■ **EXTRACT PROVIDED**:
○ ○ ○ ○ ○ ○ ○

Howell, now a junior forward at Brown University, is one of 15 men’s soccer players to transfer or leave the men’s soccer program for non-graduation reasons in the last three seasons. Just over 19 percent of players to occupy roster spots in the last three seasons have transferred.

“It was definitely a really tough time in my life, but in the end, I am happy that I made the transition,” Howell said.

Division I men’s soccer has the second highest total transfer rate at 17 percent; only baseball is higher at 21 percent, according to an NCAA study in 2016.

One major reason for the high turnover is because there is no waiting period after transferring. Once a player transfers, they are immediately eligible at their new school, which is contrary to other major spectator sports such as basketball and football where a player has to sit out one full year.

For Bennett, seeing players leave is difficult, but he sees where the college game is going and has accepted it for what it is: a trend that has taken a generation by storm.

“In college soccer and in college sports in general, there’s been a tendency with players leaving if they’re not playing,” Bennett said. “Do I like that? No, of course I don’t like that. I want people to stay. You’ve got 28 guys on the roster, you can only play 11 and we only travel with 18, so you do the numbers.”

After a tumultuous 5-10-2 season in 2015 in which Marquette won just one BIG EAST game, the first set of five players left. Junior defender Jake Taylor and redshirt sophomore midfielder Alex McBride, both of whom started over 10 games that season, transferred, as did freshman Jesper Larsson. Meanwhile redshirt sophomores Kyle Gress and Driton Zyteja left the program but remained at the university.

“Teams are weird,” Howell said. “If you don’t have everyone pulling for the same goal, you aren’t going to do well. If certain team voices are against the team philosophy, it’s going to affect the whole.”

When a player leaves the program, it impacts the team financially, too. The men’s soccer program has nine full scholarships and one scholarship that covers 90 percent of tuition, which can be split between multiple players, per year for a 28-man roster. When a scholarship opens up due to a transfer, the money is reallocated to a different player.

“There isn’t really a formal process, as all head coaches have the discretion to distribute their allotted athletic scholarships however they choose for the team,” Danielle Josetti, Marquette’s compliance director, said. “If a scholarship student-athlete quits the team or transfers to another school, the coach has the discretion to re-award that aid the next semester to a returning or incoming student-athlete.”

Marquette hoped to rebound from the 2015 campaign. Bennett brought in a stellar freshman class, filled with talented ball-handlers like Luka Prpa and Connor Alba. However, Howell and other players still had a different vision than their coaches.

“You knew that you were one good game or one bad game away from changing your college career, which I get because it’s a dog-eat-dog world,” Howell said. “At the same time, there’s more to the college soccer experience than just that.”

Bennett’s vision for a program was obvious from the start. When Bennett recruited Howell, he repeatedly pointed to the 2013 team that won the BIG EAST Tournament and made the second round of the NCAA Tournament.

○ ○ ○ ○ ○ ○ ○

■ **SOURCE MATERIAL**:
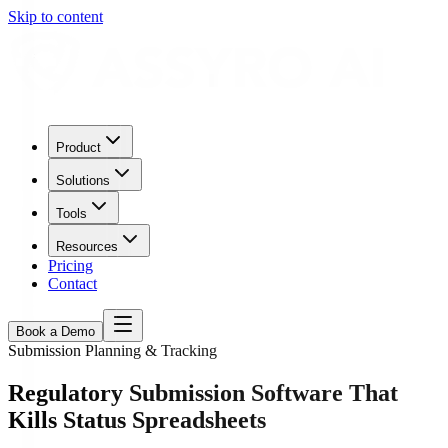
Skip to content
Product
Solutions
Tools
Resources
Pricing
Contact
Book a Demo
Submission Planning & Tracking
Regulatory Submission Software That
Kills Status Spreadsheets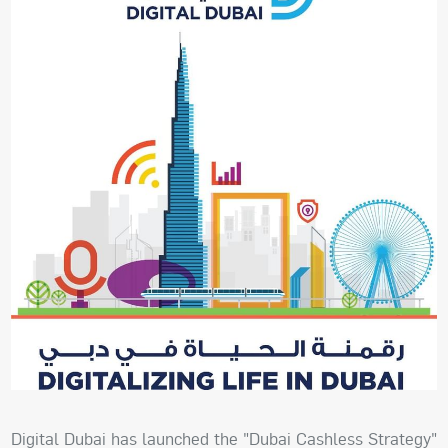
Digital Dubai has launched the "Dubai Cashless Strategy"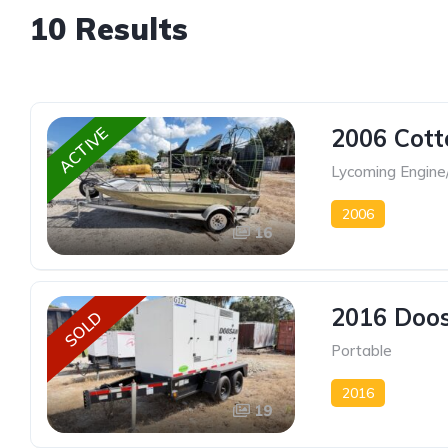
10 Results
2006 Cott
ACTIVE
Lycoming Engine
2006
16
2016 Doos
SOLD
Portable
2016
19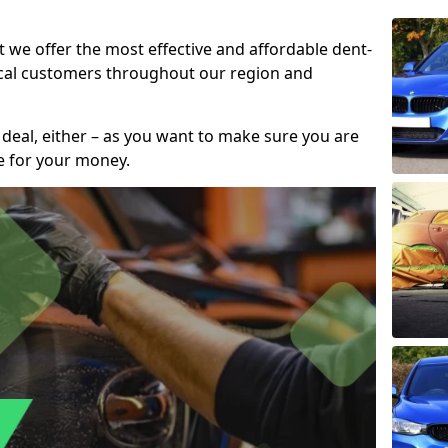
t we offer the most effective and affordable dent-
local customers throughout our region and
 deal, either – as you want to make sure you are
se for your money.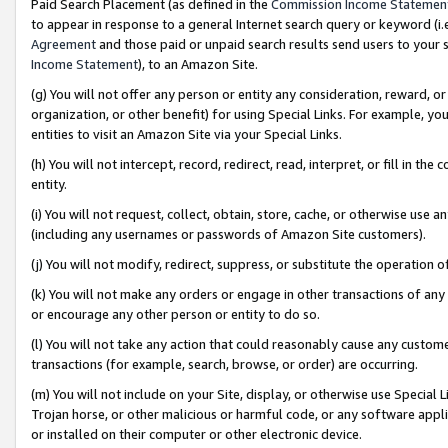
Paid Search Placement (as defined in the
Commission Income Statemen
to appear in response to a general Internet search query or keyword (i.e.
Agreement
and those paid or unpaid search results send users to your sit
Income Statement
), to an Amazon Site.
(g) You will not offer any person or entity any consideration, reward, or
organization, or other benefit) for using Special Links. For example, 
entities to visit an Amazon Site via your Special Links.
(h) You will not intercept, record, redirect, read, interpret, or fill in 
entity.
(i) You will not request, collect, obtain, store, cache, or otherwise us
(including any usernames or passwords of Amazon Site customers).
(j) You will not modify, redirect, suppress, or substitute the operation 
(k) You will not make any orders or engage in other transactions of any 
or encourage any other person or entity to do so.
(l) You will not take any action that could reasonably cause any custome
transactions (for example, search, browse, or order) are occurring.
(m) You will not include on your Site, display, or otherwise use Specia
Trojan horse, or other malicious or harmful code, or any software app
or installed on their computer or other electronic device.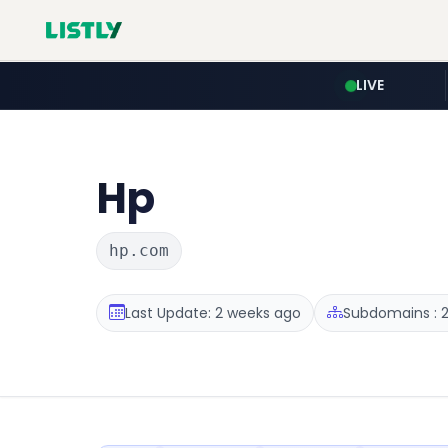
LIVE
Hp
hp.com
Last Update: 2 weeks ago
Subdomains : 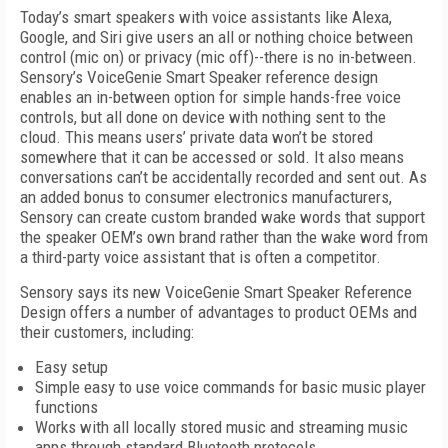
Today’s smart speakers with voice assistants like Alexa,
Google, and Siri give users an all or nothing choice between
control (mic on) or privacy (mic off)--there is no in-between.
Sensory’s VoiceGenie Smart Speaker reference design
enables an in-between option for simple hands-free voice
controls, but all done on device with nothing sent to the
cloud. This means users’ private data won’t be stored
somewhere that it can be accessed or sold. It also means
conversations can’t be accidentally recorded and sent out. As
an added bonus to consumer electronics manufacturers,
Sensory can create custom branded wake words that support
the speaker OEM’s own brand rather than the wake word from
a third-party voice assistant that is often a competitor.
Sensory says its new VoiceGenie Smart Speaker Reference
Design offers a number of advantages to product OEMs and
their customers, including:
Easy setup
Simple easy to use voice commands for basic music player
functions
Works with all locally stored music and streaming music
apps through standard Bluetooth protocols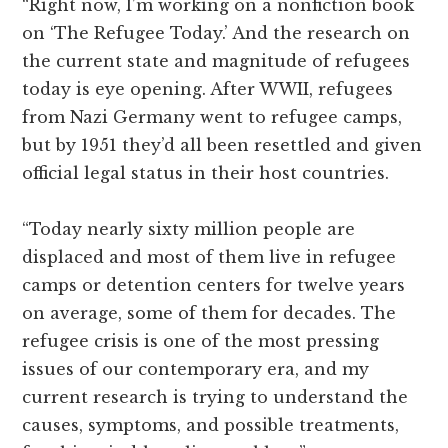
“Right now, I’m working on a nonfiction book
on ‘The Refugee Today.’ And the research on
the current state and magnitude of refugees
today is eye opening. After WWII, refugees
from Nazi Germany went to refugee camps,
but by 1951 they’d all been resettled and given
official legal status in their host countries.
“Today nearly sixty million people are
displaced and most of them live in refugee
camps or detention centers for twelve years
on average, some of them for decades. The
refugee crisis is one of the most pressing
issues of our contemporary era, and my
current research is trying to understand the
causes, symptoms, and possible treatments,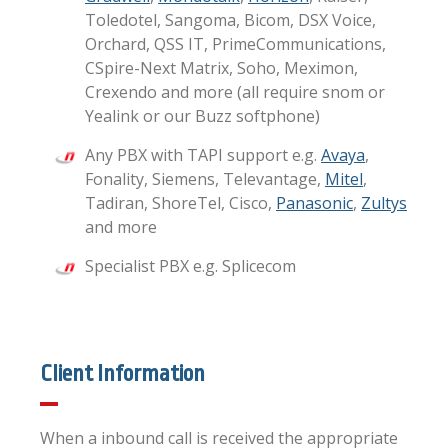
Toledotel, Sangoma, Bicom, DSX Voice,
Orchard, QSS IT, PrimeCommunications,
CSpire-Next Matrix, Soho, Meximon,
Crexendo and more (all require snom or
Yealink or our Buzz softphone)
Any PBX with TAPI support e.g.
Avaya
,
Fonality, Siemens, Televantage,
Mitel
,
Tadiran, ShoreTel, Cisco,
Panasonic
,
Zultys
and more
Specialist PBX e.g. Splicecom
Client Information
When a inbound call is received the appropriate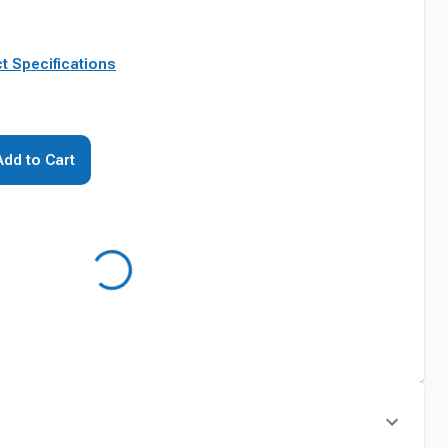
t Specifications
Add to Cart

○ ○ ○ ○ ○ ○ ○

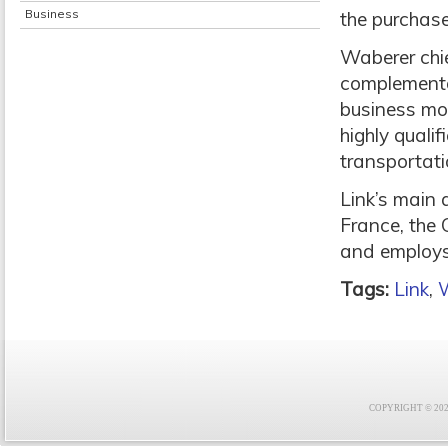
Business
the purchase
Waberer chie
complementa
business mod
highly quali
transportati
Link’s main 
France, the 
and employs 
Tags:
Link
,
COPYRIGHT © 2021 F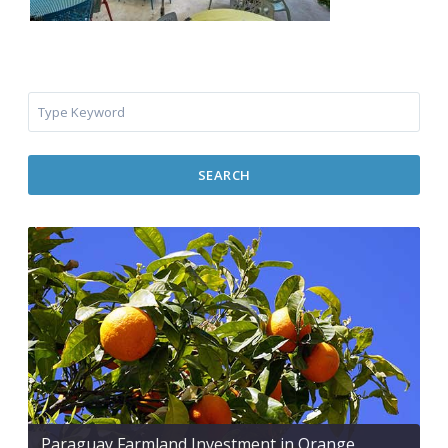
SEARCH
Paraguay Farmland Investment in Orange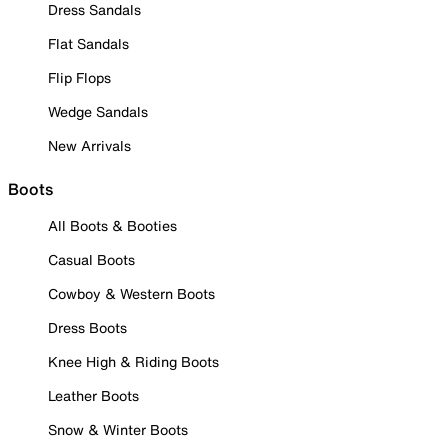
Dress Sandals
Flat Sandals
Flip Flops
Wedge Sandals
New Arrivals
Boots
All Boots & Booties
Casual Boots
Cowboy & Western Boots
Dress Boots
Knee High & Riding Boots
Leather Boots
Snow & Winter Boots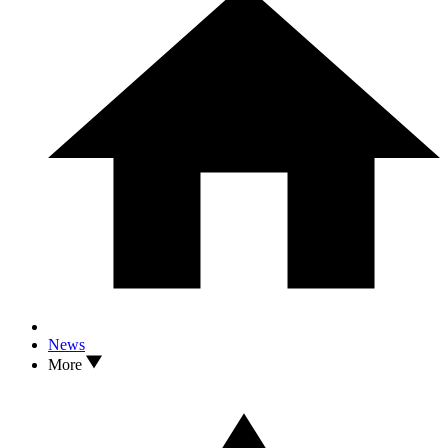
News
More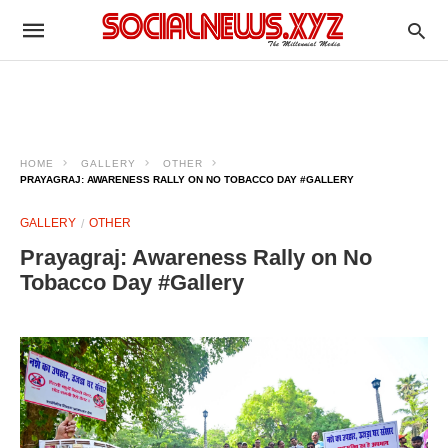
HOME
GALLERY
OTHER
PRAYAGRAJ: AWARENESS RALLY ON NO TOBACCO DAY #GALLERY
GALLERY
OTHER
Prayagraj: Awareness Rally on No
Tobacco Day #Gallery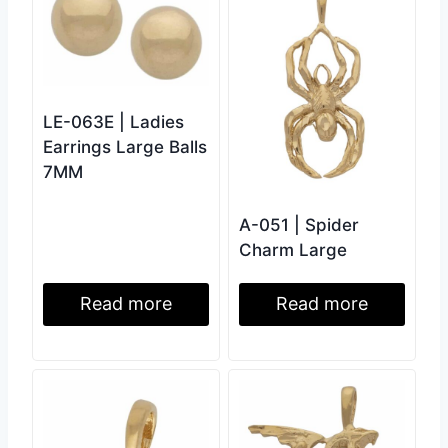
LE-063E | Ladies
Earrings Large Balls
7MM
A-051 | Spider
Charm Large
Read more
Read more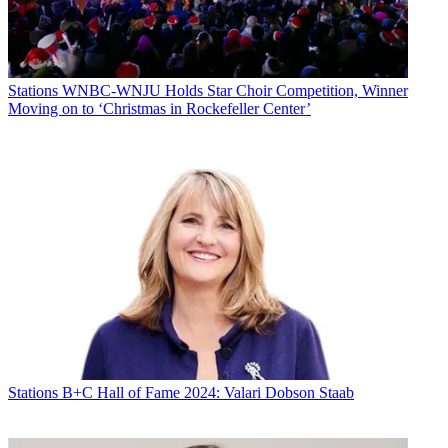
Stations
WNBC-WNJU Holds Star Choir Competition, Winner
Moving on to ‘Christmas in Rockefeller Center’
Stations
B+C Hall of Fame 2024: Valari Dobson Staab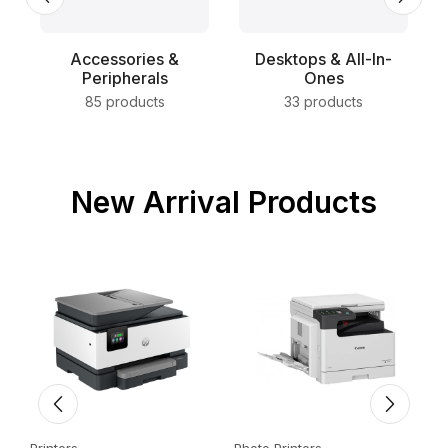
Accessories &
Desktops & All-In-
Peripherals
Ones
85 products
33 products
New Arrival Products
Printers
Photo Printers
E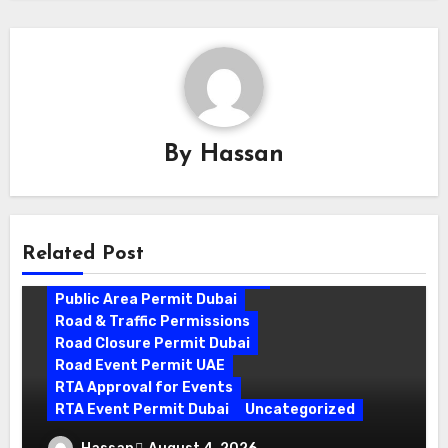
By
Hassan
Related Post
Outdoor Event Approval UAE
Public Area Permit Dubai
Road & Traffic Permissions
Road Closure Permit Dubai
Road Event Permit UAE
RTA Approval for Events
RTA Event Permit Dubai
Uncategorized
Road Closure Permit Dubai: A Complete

○ ○ ○ ○ ○ ○ ○

■ **PROBLEMS TO WORK ON**:
**a.** Render this sentence from the article on college soccer transfers into Spanish: "When a player leaves the program, it impacts the team financially, too."
**b.** Resume the article on college soccer transfers, picking up right after its final sentence.

■ **WRITTEN RESPONSES**:
**a.** Cuando un jugador deja el programa, eso también afecta económicamente al equipo.

**b.**
However, Howell felt the legacy of the famed 2013 team was a hindrance, not a motivator. That team had future professional players like 6-foot-7 defender Axel Sjoberg and senior midfielder Bryan Ciesiulka.

“That championship team was a blessing and a curse because it turned everything into, ‘We have to be that team,’ when in reality, we were never going to be that team,” Howell said. “Every team is different.”

Bennett said because the program reached the mountaintop of the conference, he uses it as a model of how Marquette soccer should work.

“You cannot accept less with new players and players coming in,” Bennett said. “If a player plays, but he doesn’t play at the level or give the level (of effort), you cannot accept that when you know what the level is.”

At the end of the season, the differences in the vision of the program were too much for Howell and six others transferred or left the program, including Ben Tweedie, Kees Westra, Jordan Webb and international players Anton Von Hofacker, Zacharias Andraeou and Jan Maertins.

“It puts the idea in the program that if you weren’t happy, you could get out and a lot of people ended up taking that option,” Howell said.

Other BIG EAST teams have also experienced transfers. In 2018, eight players from other BIG EAST schools have transferred, according to soccer website TopDrawerSoccer.com. St. John’s and Providence each had two departures. Villanova, Butler, Georgetown and DePaul did not have any. Marquette had one transfer: freshman defender Brendan Skinner, who left for Western Michigan.

Marquette compensated for these departures by bringing in transfers from other schools. In the 2017 season, Bennett landed four transfers, including winger Brody Kraussel from Loyola Chicago and attacker Jason Davis from Loughborough University in England. Less than a month ago, Bennett added two more transfers for next fall: Leo Villa from UW-Parkside and defender Oliver Posarelli from Montana State.

Meanwhile, Bennett claimed the departures helped the younger players on the roster.

“Everyone that’s remained on the program has been all-in at all times,” Bennett said. “Of course (transferring) impacted our guys, knowing that going all-in was giving credit, being loyal is credit, and that’s how we win.”

The program went through one more major roster change after the 2017 season when the 6-foot-4 Skinner transferred and goalkeeper Noah Heim and freshman Rolland Conway did not return for the spring season.

The 15 departures have left an undeniable truth within the program: the college game is changing faster than programs can keep up with. Bennett and his staff have embraced the ups and downs to the standard of Marquette soccer. While players like Howell left, those that stayed made sure to make their mark on the program.

After grappling with the impact of leaving Marquette, Howell made an impact at Brown, leading the team last season with five goals and starting every game. He said he reached an understanding with Marquette and moved on.

“I am thankful to (Bennett) and Marquette for what they did give me because they gave me a lot,” Howell said. “It’s been a year now, but it was a time in your life that happened, and now we’re at a different time.”

Even with the 15 departures in a three-year span, Bennett does not regret his actions.

“We wouldn’t have a strong senior class had they not been through that,” Bennett said. “We wouldn’t be where we were if we didn’t have guys like Ruben Sanchez, Luis Barazza, Martin Alba, and quite a few others. If we didn’t have those kind of guys, there would be something drastically wrong with what we’re doing … It’s a challenge of balancing school, soccer and social. We do everything in our power to balance those things.”